The Jagger Library’s rare and antiquarian collection contained “books and journals about, and representative of, humankind’s intellectual and cultural development in the broadest sense, emphasising the book arts and the history, development and future of the book.”
The library listed its oldest book as a volume “by the Roman historian and moralist of the first century C.E., Valerius Maximus, entitled Facta et dicta memorabilium, published in Mainz by Peter Schöffer in 1471. Schöffer, together with Joachim Fust, apparently took over Gutenberg’s press.”
Also lost to the fire, “a copy of the first book to contain photographic illustrations, William Henry Fox Talbot’s Pencil of Nature, published in 1844.”
Additionally, the library also contained an extensive pamphlet and ephemera collection of almost 26,000 titles, that included 800 rare or old titles that were published before 1925, in the Black African Advancement Programme (BAAP) collection. The collection of posters included roughly 1,700 items, mostly from the fight against apartheid, but it also featured a selection of Mozambican posters from the post-independence period.
Apparently, one small room of the library was spared:
The files and books in this small room were spared by the fire in the library.#sabcnews pic.twitter.com/7OPd5jwwRe
— Sphiwe Hobasi (@MrCow_man) April 20, 2021
Mostert’s Mill was the oldest surviving windmill in South Africa, constructed by Gysbert van Reenen in 1796 on the “Welgelegen” farm. The farm was later bought by Cecil Rhodes and bequeathed to the country on his death.
By midday schools and homes in the Vredehoek area, Ministerial Estate, Disa Park, and Mountain View complex were evacuated as a precaution. The fire affected more than 400 hectares of mountainside forest and fynbos. Fynbos is a group of endemic species of flowering plants – shrubs and trees, found only on the southern tip of Africa.
The fire was reported to have been largely contained by 3 pm on Monday. Hotspots remain below the University of Cape Town (UCT), above Vredehoek, University Estate, and Walmer Estate, and along Philip Kgosana Drive.
Four firefighters were hospitalized for injuries.
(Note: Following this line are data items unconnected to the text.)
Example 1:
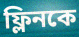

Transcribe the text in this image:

ফ্লিনকে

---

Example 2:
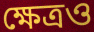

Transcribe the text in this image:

ক্ষেত্রও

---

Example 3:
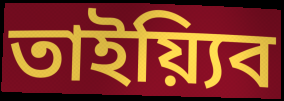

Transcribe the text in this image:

তাইয়্যিব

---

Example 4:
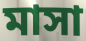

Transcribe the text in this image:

মাসা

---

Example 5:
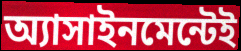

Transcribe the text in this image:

অ্যাসাইনমেন্টেই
No other injuries or fatalities were reported.
Residents suffering from allergies, asthma, and other respiratory conditions are urged to stay indoors.
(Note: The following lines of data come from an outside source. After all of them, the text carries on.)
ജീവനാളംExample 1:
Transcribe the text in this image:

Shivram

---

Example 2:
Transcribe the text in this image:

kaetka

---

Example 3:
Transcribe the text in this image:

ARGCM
Cape Town Safety and Security spokesperson Jean-Pierre Smith reported that a 35-year-old man has been arrested and questioned by police on suspected arson-related charges.
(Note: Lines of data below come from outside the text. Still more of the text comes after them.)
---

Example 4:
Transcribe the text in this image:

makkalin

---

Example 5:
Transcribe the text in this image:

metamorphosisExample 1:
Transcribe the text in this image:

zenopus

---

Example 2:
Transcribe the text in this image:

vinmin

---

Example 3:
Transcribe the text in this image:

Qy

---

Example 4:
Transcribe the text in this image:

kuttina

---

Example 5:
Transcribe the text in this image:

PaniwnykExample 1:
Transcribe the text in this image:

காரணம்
News 24 reported that Fredrick Mhangazo appeared before the court on Tuesday morning, and will remain in custody until at least April 28 while authorities verify the information he gave before granting bail.
According to reports of statements made to the court by pro bono attorney, Shaun Balram, Mhangazo arrived in South Africa in 2013 and had applied for a visa to study Information Technology at Cape Town, which he did not receive.
Balram stated Mhangazo lived in a plastic structure at the base of the mountain and had lost all of his belongings to the fire. He also stated that Mhangazo was being wrongly accused.
At this stage, the investigation has not concluded that the fire was started deliberately.